As I was eating my amazing homemade burrito at lunch today, of which I made last night from all the groceries we picked up yesterday, shit dawned on me.
I realize more and more as I get older, I could really kick ass at Supermarket Sweep.
I can also rock the shit out of a crew neck sweatshirt and a polo. I can’t be in yellow though, I’d totally wash out on television.
In an age where fast food and grocery delivery has sucked all the fun out of pushing a shopping cart, isn’t it insane that grocery shopping used to be cool and exciting? I loved Supermarket Sweep. Even watching The Price Is Right, one had to have a good knowledge of supermarket trends and pricing.

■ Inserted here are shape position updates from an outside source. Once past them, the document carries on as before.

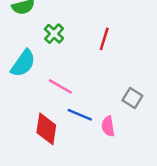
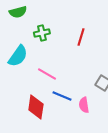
green cross: (54, 34) -> (42, 33), turned 35

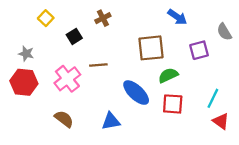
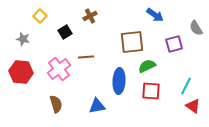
gray star: (26, 54) -> (23, 39), moved
blue ellipse: (136, 93) -> (119, 81), turned 50
brown semicircle: (64, 119) -> (56, 104), turned 36

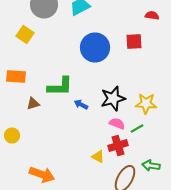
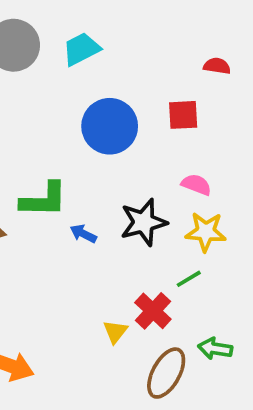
pink semicircle: (117, 124) -> (196, 185), moved
red cross: (118, 146) -> (153, 311), turned -30
yellow triangle: (98, 156) -> (115, 332), turned 40

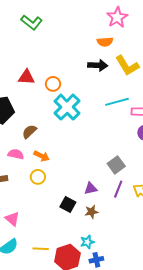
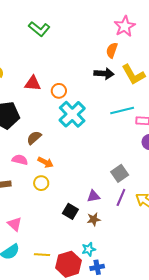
orange semicircle: (105, 42) -> (112, 50), turned 112

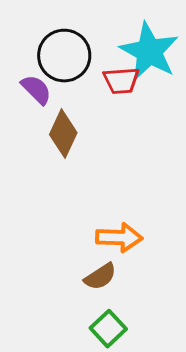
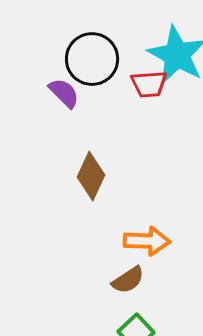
brown diamond: (63, 134) -> (91, 176), moved

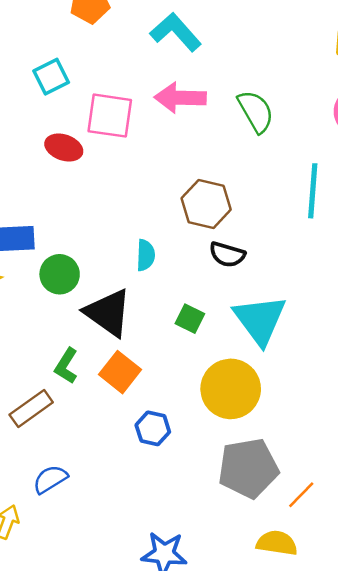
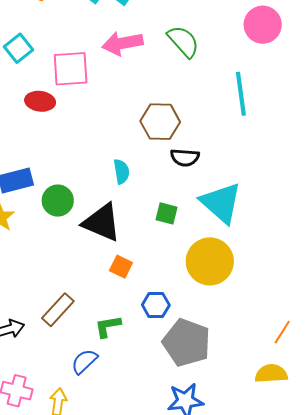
green L-shape: (66, 366) -> (108, 326), moved, turned 60
orange square: (120, 372) -> (121, 267), size x0.7
gray pentagon: (248, 468) -> (187, 343), moved, turned -30

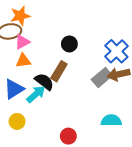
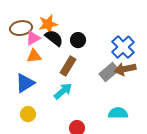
orange star: (20, 16) -> (48, 24), moved
black semicircle: (44, 82) -> (54, 38), moved
cyan arrow: (36, 94) -> (63, 91), moved

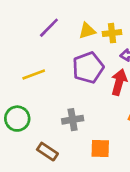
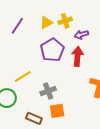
yellow line: (34, 74) -> (23, 77), moved
orange square: (100, 149) -> (57, 111), moved

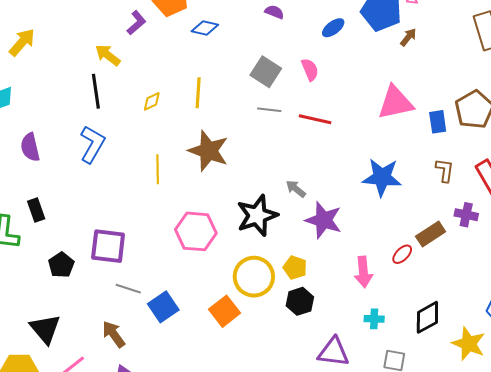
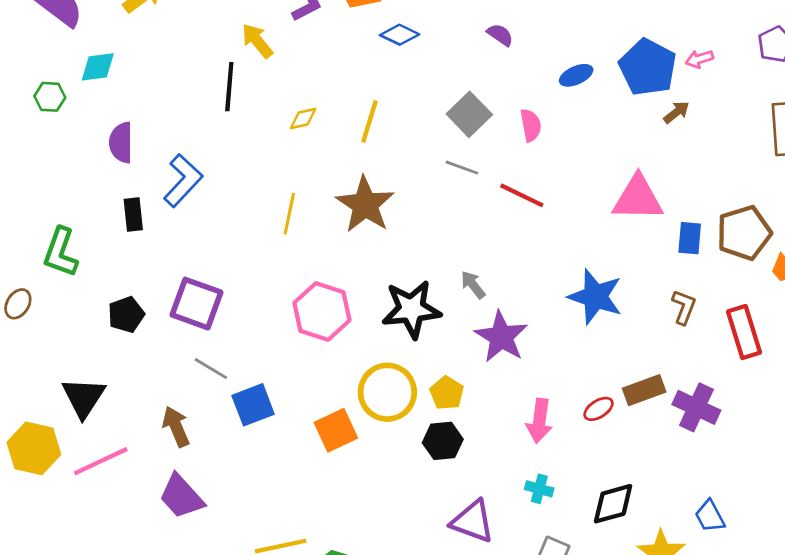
blue L-shape: (92, 144) -> (183, 181), moved
black rectangle: (36, 210) -> (133, 215), moved
purple cross: (466, 215) -> (696, 407), moved, size x1.4

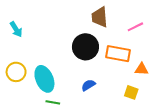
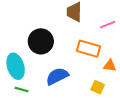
black circle: (85, 47) -> (41, 41), moved
blue semicircle: (88, 85) -> (57, 76), size x1.6

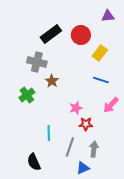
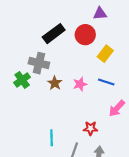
purple triangle: (108, 16) -> (100, 14), moved
green cross: (27, 95) -> (22, 80), moved
pink star: (76, 108) -> (80, 84), moved

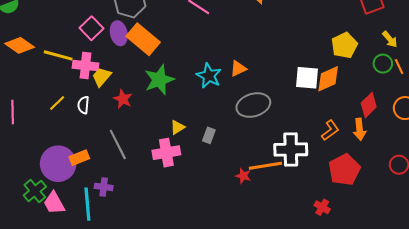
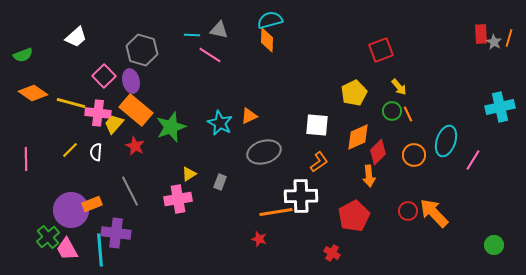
orange rectangle: (143, 39) -> (136, 110), moved
orange diamond: (328, 79) -> (358, 137), moved
orange L-shape: (330, 130) -> (319, 162), moved
red star: (243, 176) -> (259, 239), moved
purple cross: (104, 187) -> (116, 233), size x1.6

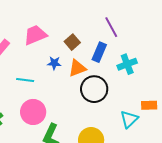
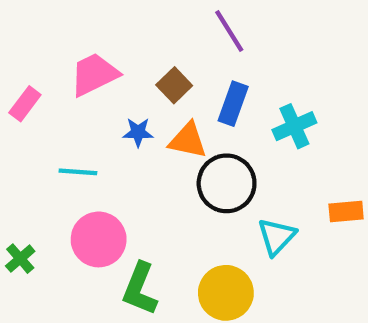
purple line: (111, 27) -> (229, 31), moved
orange triangle: (77, 68) -> (188, 140), turned 36
cyan triangle: (129, 119) -> (277, 237), moved

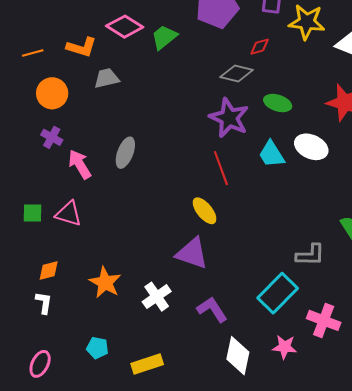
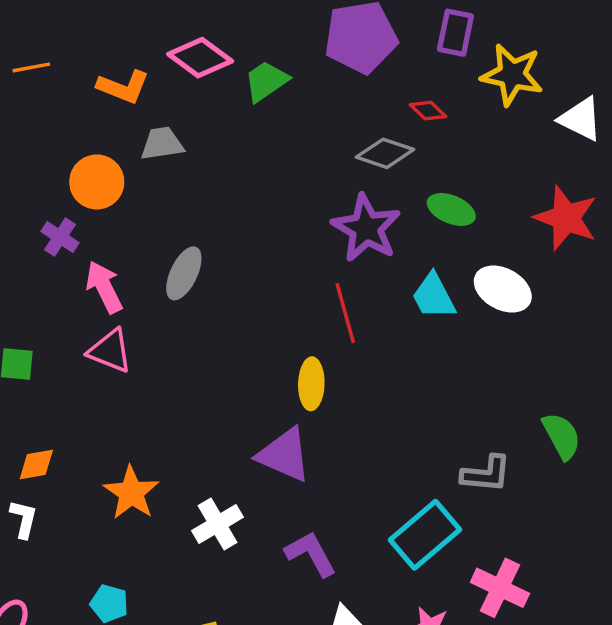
red diamond: (260, 47) -> (428, 111), turned 55
orange line: (33, 53) -> (31, 67), moved
orange circle: (52, 93) -> (97, 182), moved
yellow ellipse: (205, 211) -> (311, 384), turned 36
pink triangle: (69, 214) -> (110, 351), moved

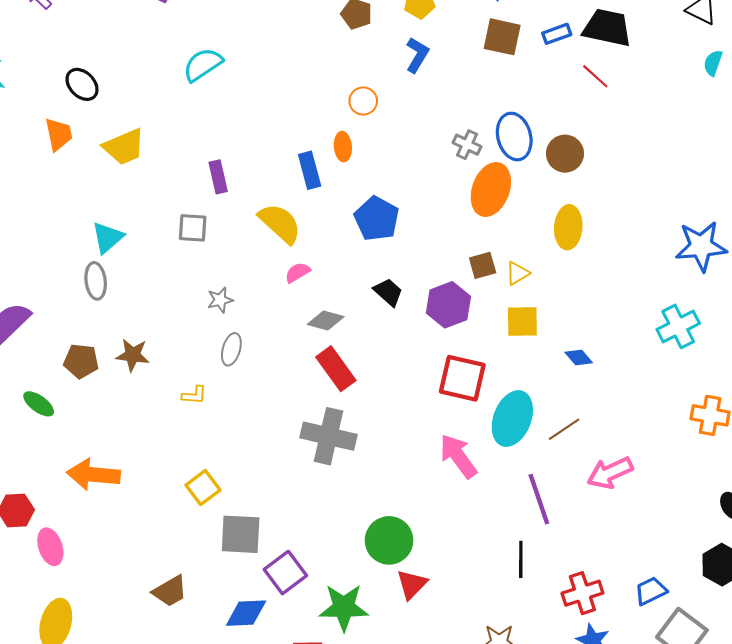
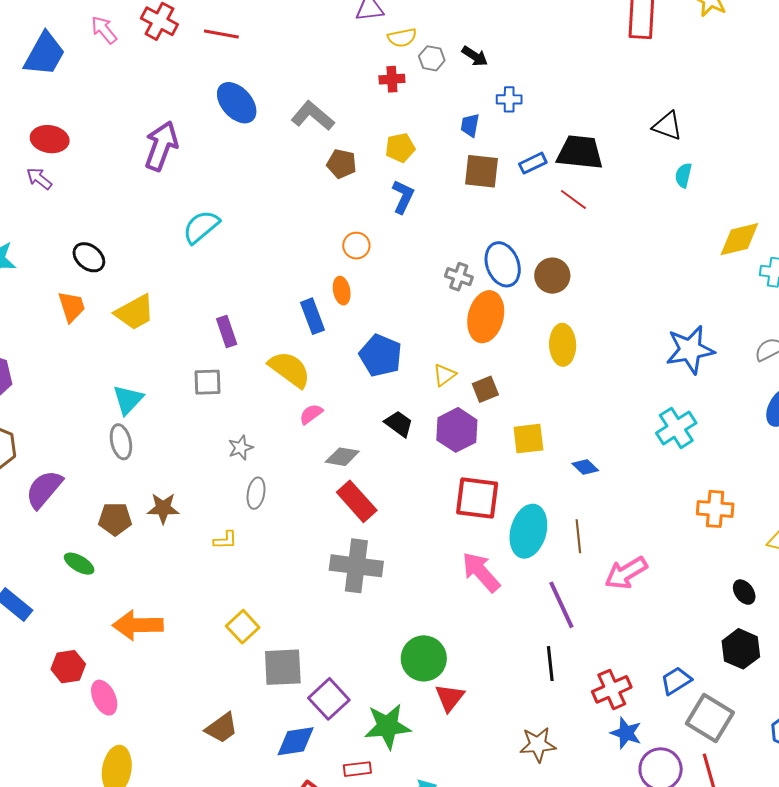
yellow triangle: (517, 273) -> (444, 375), moved
brown line: (564, 429) -> (578, 536), turned -56

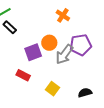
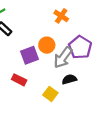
purple pentagon: (81, 45) -> (80, 47), turned -30
black semicircle: (85, 93) -> (69, 79), moved

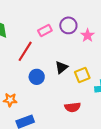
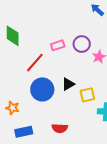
blue circle: (37, 77) -> (42, 89), size x1.5
red semicircle: (73, 107) -> (60, 128), moved

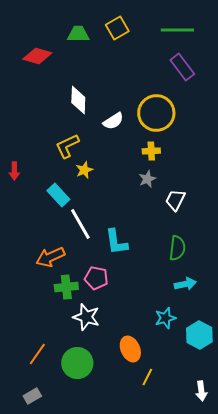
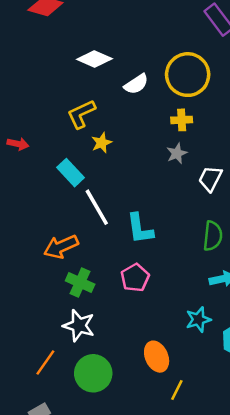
white diamond: (78, 100) -> (94, 59), turned -68
red arrow: (14, 171) -> (18, 144), turned -78
pink pentagon: (96, 278) -> (135, 278), moved, turned 30
green cross: (66, 287) -> (80, 282), turned 30
white star: (86, 317) -> (79, 325), moved

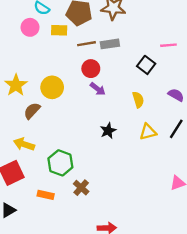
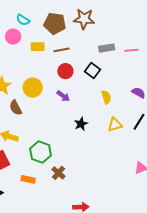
yellow rectangle: (59, 30) -> (38, 47), moved
gray rectangle: (110, 44) -> (107, 48), moved
black square: (146, 65) -> (93, 70), moved
purple arrow: (98, 89) -> (63, 96), moved
brown semicircle: (32, 111) -> (16, 108), turned -70

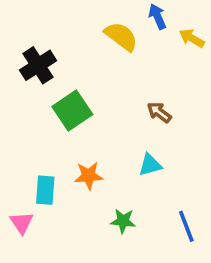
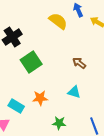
cyan triangle: (150, 165) -> (74, 92), turned 32
cyan rectangle: (45, 190) -> (16, 106), turned -63

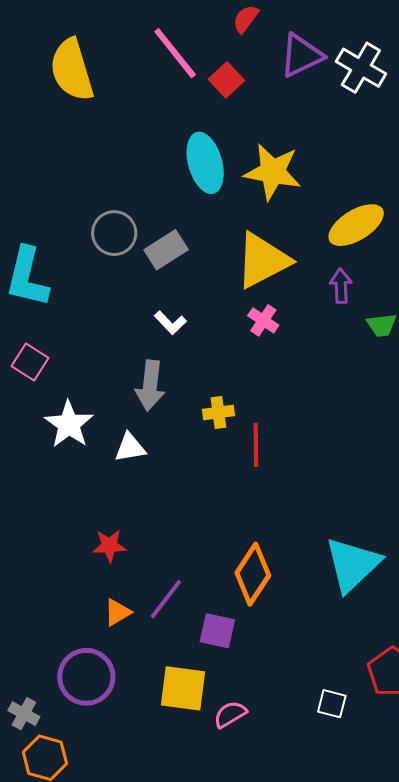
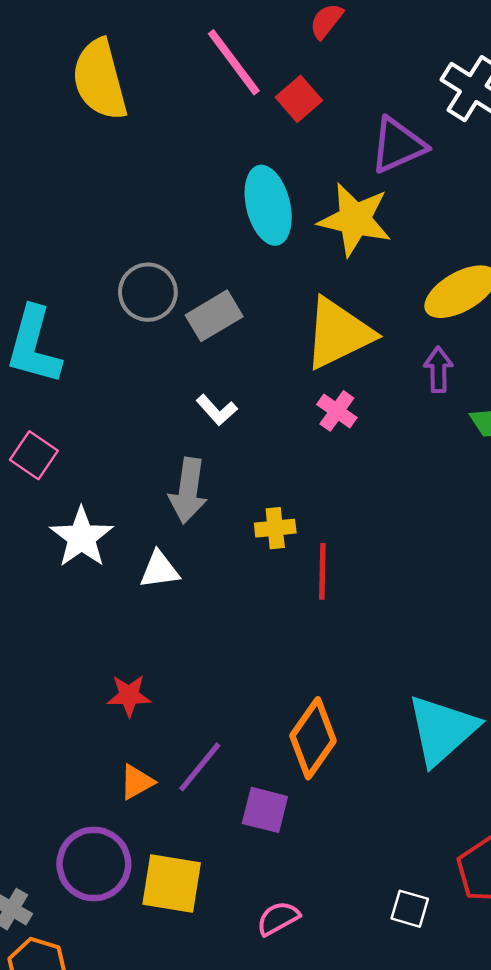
purple triangle: (301, 55) -> (398, 145), moved
yellow square: (183, 688) -> (172, 884), moved

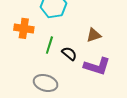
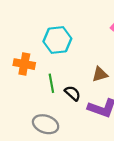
green line: (49, 45) -> (51, 83), turned -30

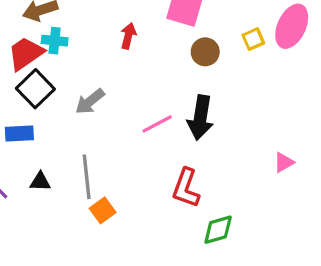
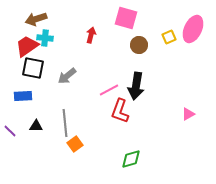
black square: (35, 89) -> (33, 68), turned -35
red L-shape: (186, 188) -> (120, 111), moved
green diamond: (218, 230) -> (131, 159), moved

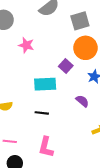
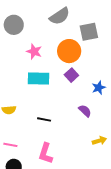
orange circle: (85, 48) -> (69, 51), moved
cyan rectangle: (45, 84) -> (38, 78), moved

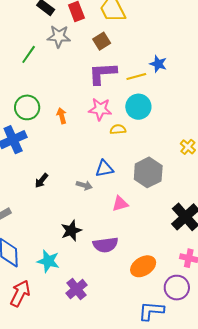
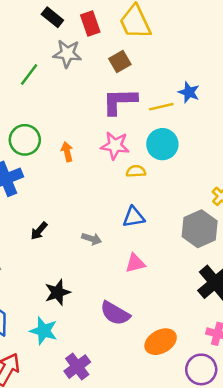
blue triangle: (104, 169) -> (134, 217), moved
gray hexagon: (148, 172) -> (200, 229), moved
black star: (71, 231) -> (58, 292), moved
purple semicircle: (105, 245) -> (115, 313), turned 35

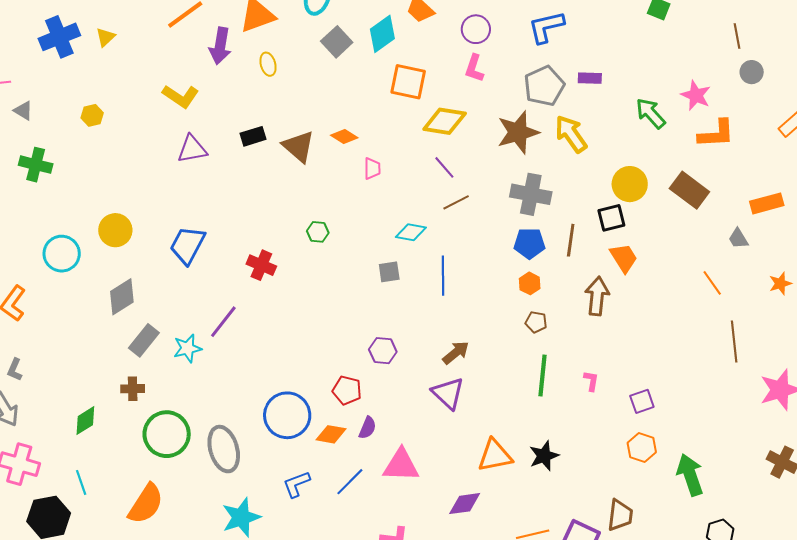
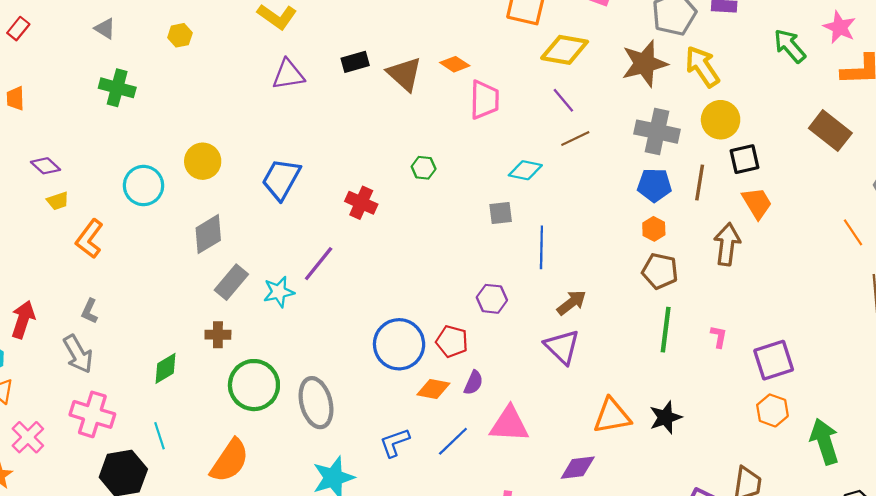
pink trapezoid: (372, 168) -> (484, 100), size x1.6
yellow circle: (630, 184) -> (721, 120), moved
blue line: (443, 276) -> (541, 247), moved
brown pentagon: (536, 322) -> (660, 271), size x1.5
purple square: (642, 401) -> (774, 360), size x1.5
blue circle: (287, 415) -> (399, 344), moved

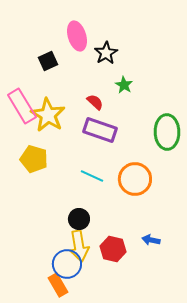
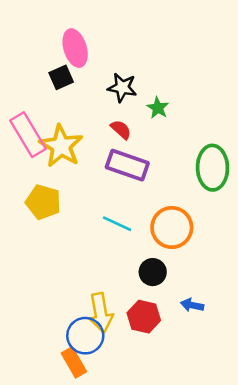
pink ellipse: (77, 36) -> (75, 48), moved
black star: (106, 53) -> (122, 88), moved, turned -30
black circle: (79, 219) -> (153, 272), moved

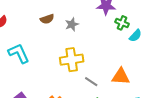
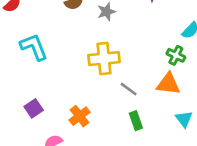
green cross: (122, 23) -> (176, 55), moved

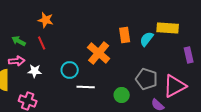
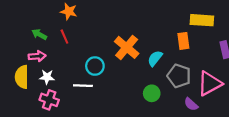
orange rectangle: (125, 35) -> (183, 41), moved
cyan semicircle: (147, 39) -> (155, 58), moved
white star: (35, 71) -> (47, 77), moved
white line: (86, 87) -> (83, 86), moved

In fact, when I was a PYT, I used to pretend I was a grocery checker. Yup. I would use a piece of lined paper and draw a big red square on it as my scanner. Then I’d take all the canned goods I could find in the house, along with chips, cereal boxes, water bottles, and sodas, and I’d set them up on our dining room table. Then I’d ring ’em up and make that amaaaaaazing BEEP sound. Fuckin’ magic, you guys. I’d stack it all up nice in some bags, hand it to my mom, and then do it all over again. It’s a pity we didn’t own a conveyor belt.
One summer in college, I had a part time job at The Body Shop and got to really use a scanner. ZOMGGGGGG.
Even today, you know those price check scanners in Target, Walmart, and anywhere else? I go BEEP that stuff. I know it’s $9.99, but I get high off that ish. And don’t even get me started on the joys of Self Checkout. SWEET LASERS OF GOD.
The message behind this ridiculous yet touching backstory? I can’t wait for history to repeat itself.